Information shown:

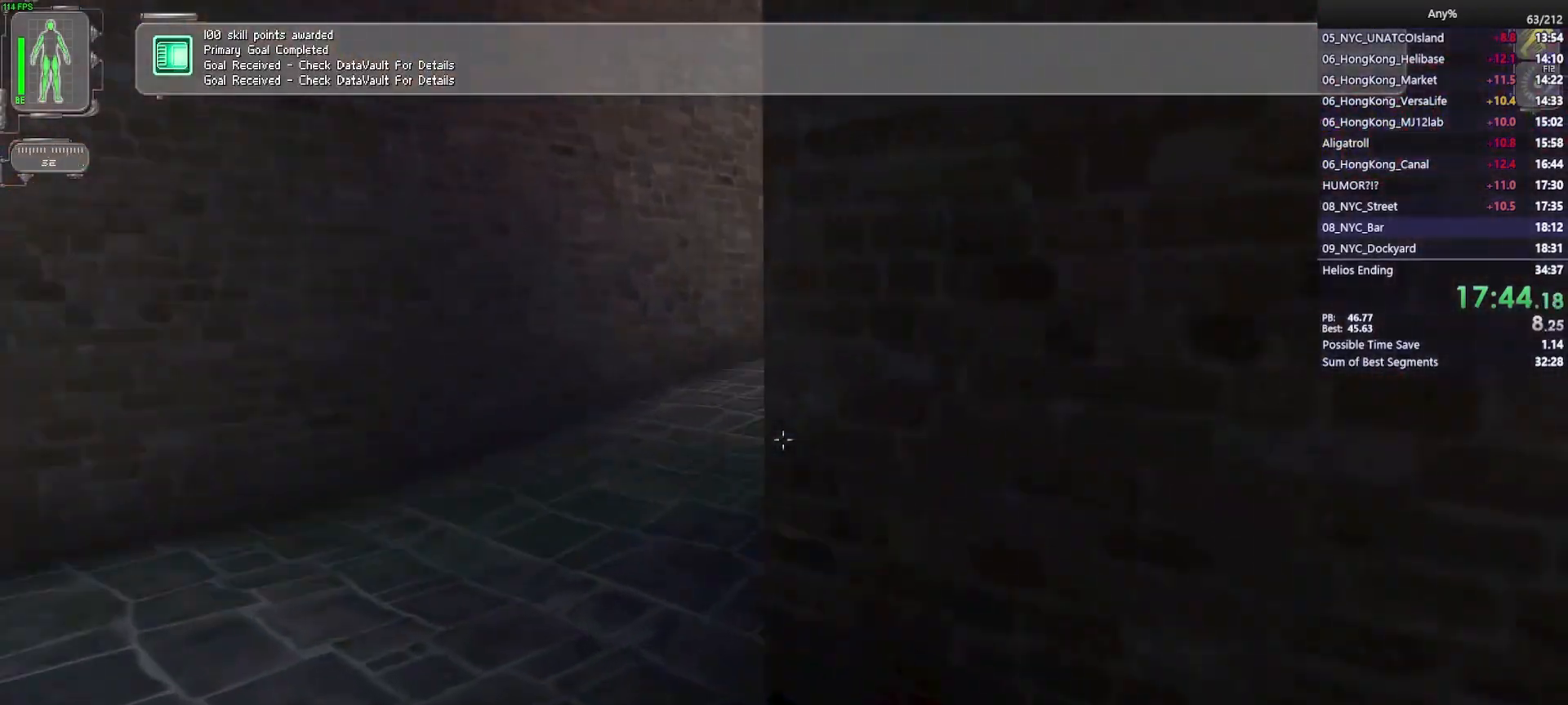
{"keys": ["d", "w"], "mouse": [], "events": [[183, "a", "up"], [467, "d", "down"]]}
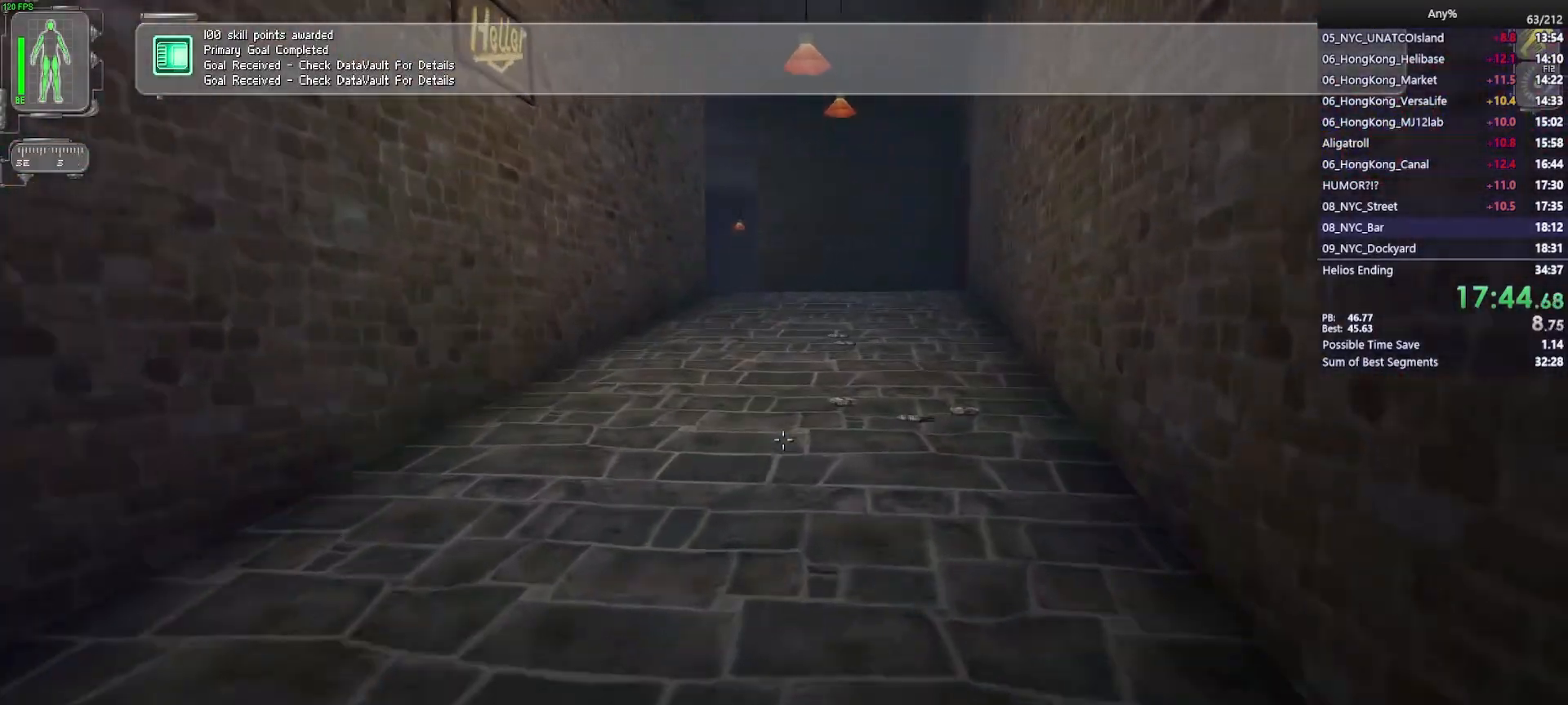
{"keys": ["w"], "mouse": [], "events": [[67, "d", "up"]]}
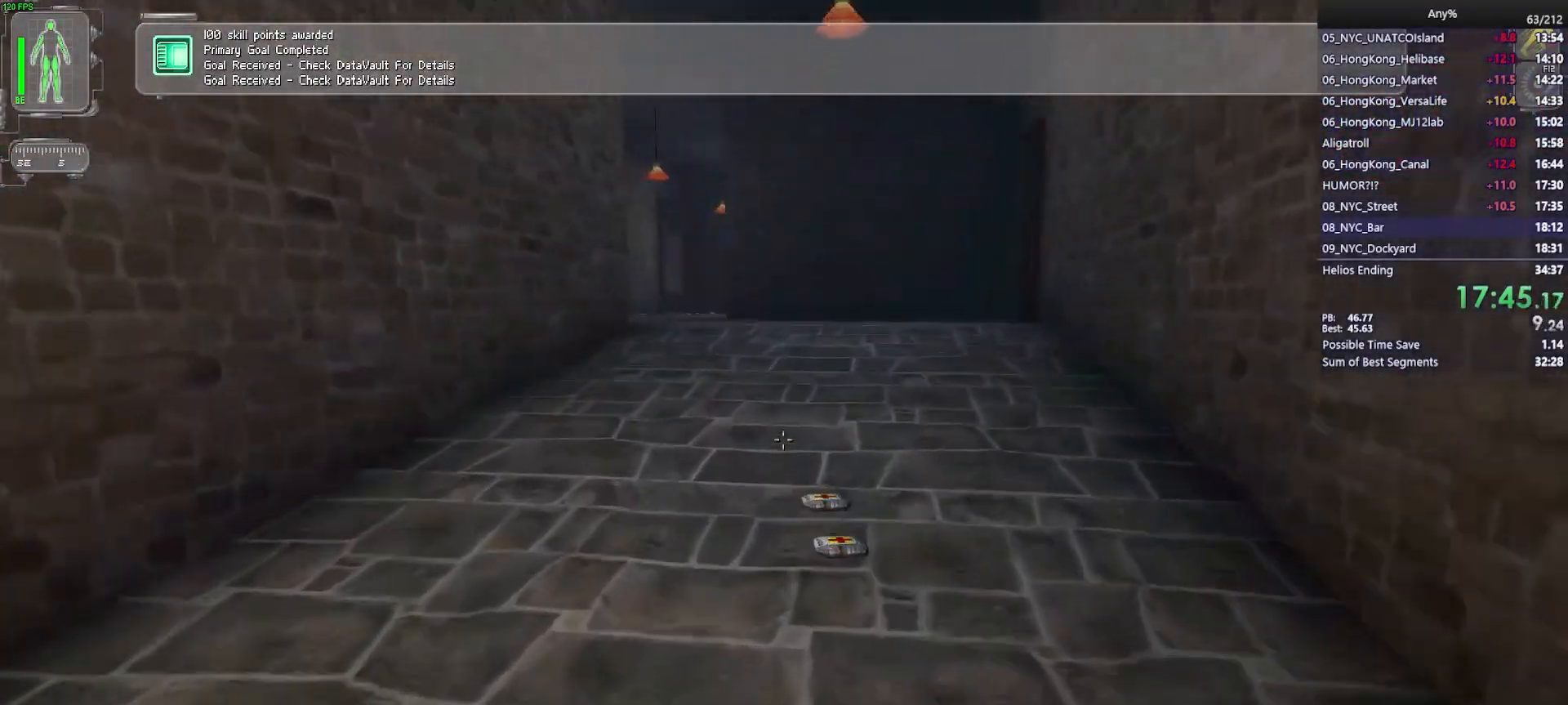
{"keys": ["w"], "mouse": [], "events": []}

What to work on: Repeat the data verbatim, excluding all pictures.

Answer for the task:
{"keys": ["d", "w"], "mouse": [], "events": [[183, "a", "up"], [467, "d", "down"]]}
{"keys": ["w"], "mouse": [], "events": [[67, "d", "up"]]}
{"keys": ["w"], "mouse": [], "events": []}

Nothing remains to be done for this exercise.